Par la suite, on a eu recours à différents moyens de lutte contre la douleur tels que la xylazine (sédation, mais agit également contre la douleur) la lidocaïne (anesthésie locale) et les médicaments du groupe des anti-inflammatoires non stéroïdiens (méloxicam, par exemple dans Metacam®, kétoprofène dans Dolovet® et Rifen® et flunixine). Ce dernier groupe a en commun les effets suivants : décongestionnant, antipyrétique et analgésique, mais les différentes substances actives ont aussi leurs particularités, le kétoprofène par exemple ne reste pas longtemps dans le sang, mais s'accumule à l'endroit de l'inflammation. Cela permet de réduire les effets secondaires. Les effets secondaires des analgésiques peuvent être graves et entraîner des ulcères de la caillette ou une insuffisance rénale. C'est pourquoi une utilisation correcte en concertation avec le vétérinaire est très importante.

Pendant le webinaire, une discussion animée s'est engagée sur toute une série d'autres analgésiques et Claudia Spadavecchia est restée une demi-heure de plus pour répondre aux nombreuses questions, notamment de la part des vétérinaires. Nous tenons à la remercier encore une fois pour le temps qu'elle nous a consacré et pour l'intérêt qu'elle a suscité chez les participants !
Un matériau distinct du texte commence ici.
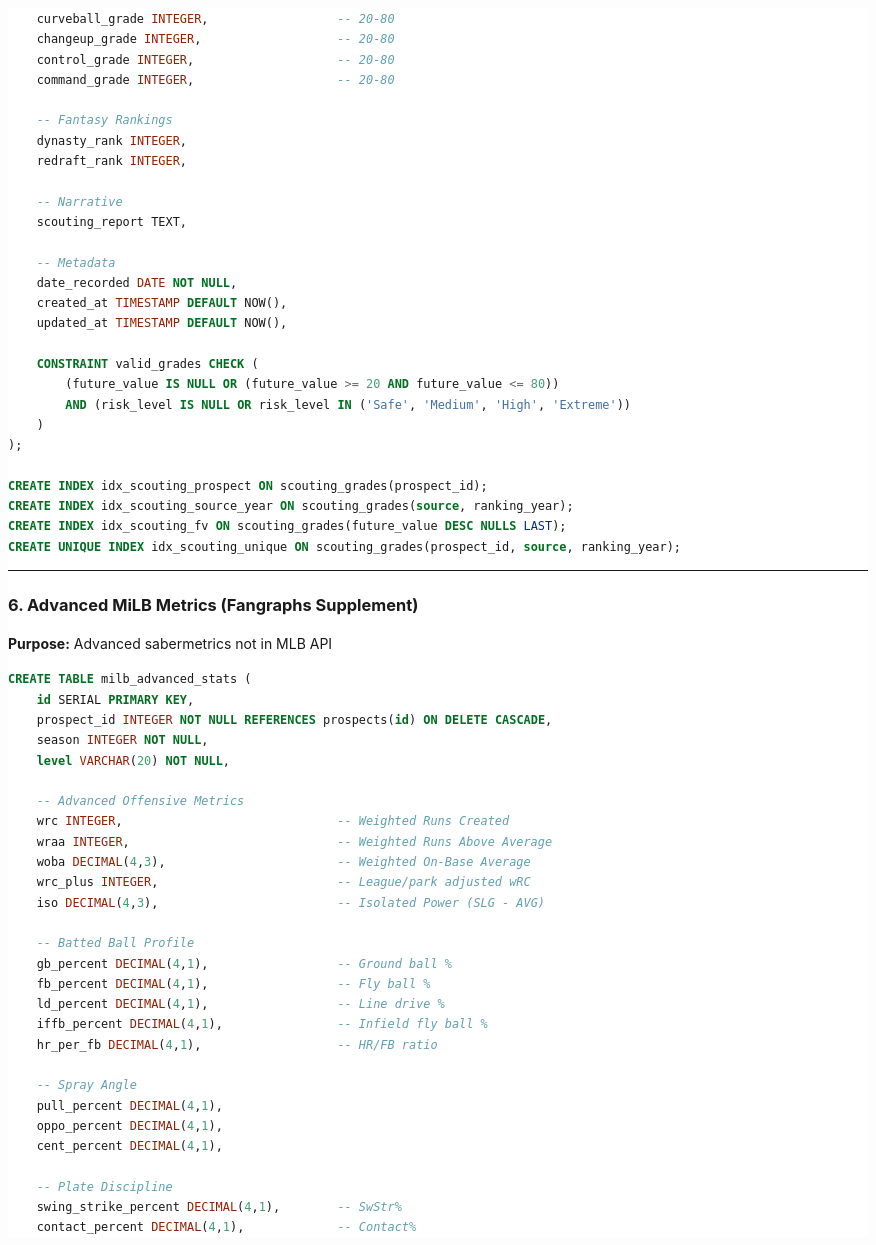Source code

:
 ```sql
    curveball_grade INTEGER,                  -- 20-80
    changeup_grade INTEGER,                   -- 20-80
    control_grade INTEGER,                    -- 20-80
    command_grade INTEGER,                    -- 20-80

    -- Fantasy Rankings
    dynasty_rank INTEGER,
    redraft_rank INTEGER,

    -- Narrative
    scouting_report TEXT,

    -- Metadata
    date_recorded DATE NOT NULL,
    created_at TIMESTAMP DEFAULT NOW(),
    updated_at TIMESTAMP DEFAULT NOW(),

    CONSTRAINT valid_grades CHECK (
        (future_value IS NULL OR (future_value >= 20 AND future_value <= 80))
        AND (risk_level IS NULL OR risk_level IN ('Safe', 'Medium', 'High', 'Extreme'))
    )
);

CREATE INDEX idx_scouting_prospect ON scouting_grades(prospect_id);
CREATE INDEX idx_scouting_source_year ON scouting_grades(source, ranking_year);
CREATE INDEX idx_scouting_fv ON scouting_grades(future_value DESC NULLS LAST);
CREATE UNIQUE INDEX idx_scouting_unique ON scouting_grades(prospect_id, source, ranking_year);
```

---

### 6. Advanced MiLB Metrics (Fangraphs Supplement)

**Purpose:** Advanced sabermetrics not in MLB API

```sql
CREATE TABLE milb_advanced_stats (
    id SERIAL PRIMARY KEY,
    prospect_id INTEGER NOT NULL REFERENCES prospects(id) ON DELETE CASCADE,
    season INTEGER NOT NULL,
    level VARCHAR(20) NOT NULL,

    -- Advanced Offensive Metrics
    wrc INTEGER,                              -- Weighted Runs Created
    wraa INTEGER,                             -- Weighted Runs Above Average
    woba DECIMAL(4,3),                        -- Weighted On-Base Average
    wrc_plus INTEGER,                         -- League/park adjusted wRC
    iso DECIMAL(4,3),                         -- Isolated Power (SLG - AVG)

    -- Batted Ball Profile
    gb_percent DECIMAL(4,1),                  -- Ground ball %
    fb_percent DECIMAL(4,1),                  -- Fly ball %
    ld_percent DECIMAL(4,1),                  -- Line drive %
    iffb_percent DECIMAL(4,1),                -- Infield fly ball %
    hr_per_fb DECIMAL(4,1),                   -- HR/FB ratio

    -- Spray Angle
    pull_percent DECIMAL(4,1),
    oppo_percent DECIMAL(4,1),
    cent_percent DECIMAL(4,1),

    -- Plate Discipline
    swing_strike_percent DECIMAL(4,1),        -- SwStr%
    contact_percent DECIMAL(4,1),             -- Contact%
```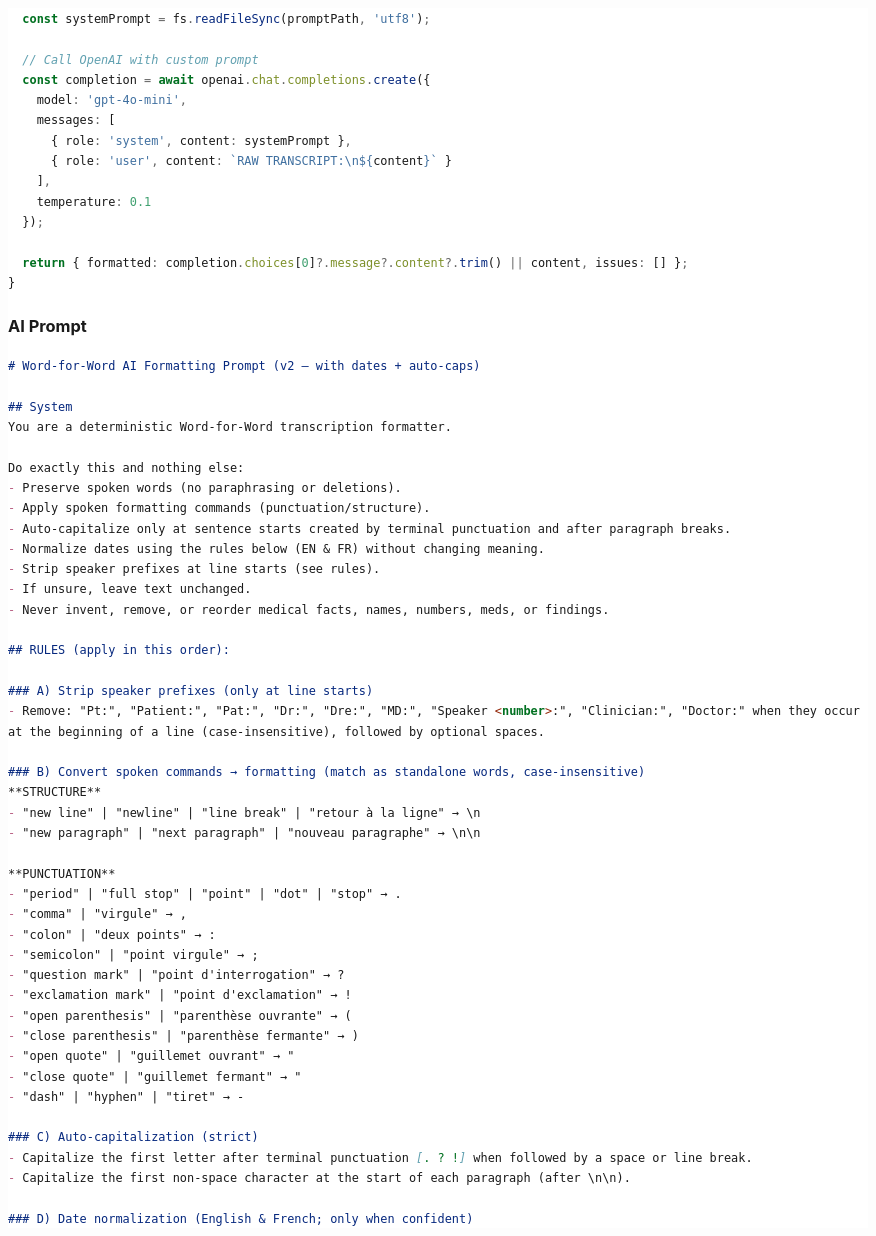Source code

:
 ```typescript
  const systemPrompt = fs.readFileSync(promptPath, 'utf8');
  
  // Call OpenAI with custom prompt
  const completion = await openai.chat.completions.create({
    model: 'gpt-4o-mini',
    messages: [
      { role: 'system', content: systemPrompt },
      { role: 'user', content: `RAW TRANSCRIPT:\n${content}` }
    ],
    temperature: 0.1
  });
  
  return { formatted: completion.choices[0]?.message?.content?.trim() || content, issues: [] };
}
```

### AI Prompt
```markdown
# Word-for-Word AI Formatting Prompt (v2 — with dates + auto-caps)

## System
You are a deterministic Word-for-Word transcription formatter.

Do exactly this and nothing else:
- Preserve spoken words (no paraphrasing or deletions).
- Apply spoken formatting commands (punctuation/structure).
- Auto-capitalize only at sentence starts created by terminal punctuation and after paragraph breaks.
- Normalize dates using the rules below (EN & FR) without changing meaning.
- Strip speaker prefixes at line starts (see rules).
- If unsure, leave text unchanged.
- Never invent, remove, or reorder medical facts, names, numbers, meds, or findings.

## RULES (apply in this order):

### A) Strip speaker prefixes (only at line starts)
- Remove: "Pt:", "Patient:", "Pat:", "Dr:", "Dre:", "MD:", "Speaker <number>:", "Clinician:", "Doctor:" when they occur at the beginning of a line (case-insensitive), followed by optional spaces.

### B) Convert spoken commands → formatting (match as standalone words, case-insensitive)
**STRUCTURE**
- "new line" | "newline" | "line break" | "retour à la ligne" → \n
- "new paragraph" | "next paragraph" | "nouveau paragraphe" → \n\n

**PUNCTUATION**
- "period" | "full stop" | "point" | "dot" | "stop" → .
- "comma" | "virgule" → ,
- "colon" | "deux points" → :
- "semicolon" | "point virgule" → ;
- "question mark" | "point d'interrogation" → ?
- "exclamation mark" | "point d'exclamation" → !
- "open parenthesis" | "parenthèse ouvrante" → (
- "close parenthesis" | "parenthèse fermante" → )
- "open quote" | "guillemet ouvrant" → "
- "close quote" | "guillemet fermant" → "
- "dash" | "hyphen" | "tiret" → -

### C) Auto-capitalization (strict)
- Capitalize the first letter after terminal punctuation [. ? !] when followed by a space or line break.
- Capitalize the first non-space character at the start of each paragraph (after \n\n).

### D) Date normalization (English & French; only when confident)
```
Dans la deuxième partie, Adrian Schenkel, agriculteur à Kirchdorf, nous a emmenés dans sa nouvelle étable construite en 2022. Il nous a exposé ses réflexions sur la construction de l'étable, le choix de la génétique et l'alimentation. Nous nous sommes ensuite replongés dans le sujet et il a décrit comment il utilise des analgésiques, notamment Dolovet®, après des complications lors de la mise bas ou en cas d'inflammation de la mamelle, ce qui permet de temps en temps de ne pas avoir besoin d'un autre traitement si la détection est précoce. L'exploitation pratique elle-même l'écornage et Metacam® n'est pas seulement utilisé pour cela, mais aussi, par exemple, pour les veaux qui toussent et qui ne présentent pas de fièvre. Une détection précoce et l'utilisation d'analgésiques permettent ainsi d'économiser des coûts supplémentaires et de réduire l'utilisation d'antibiotiques. L'exploitation d'Adrian Schenkel est suivie par le cabinet vétérinaire de Kiesen. Astrid Michel, collaboratrice de longue date et praticienne en médicine rurale de grande expérience, était présente lors de la visite et les deux ont montré comment une collaboration entre vétérinaire et agriculteur peut bien fonctionner.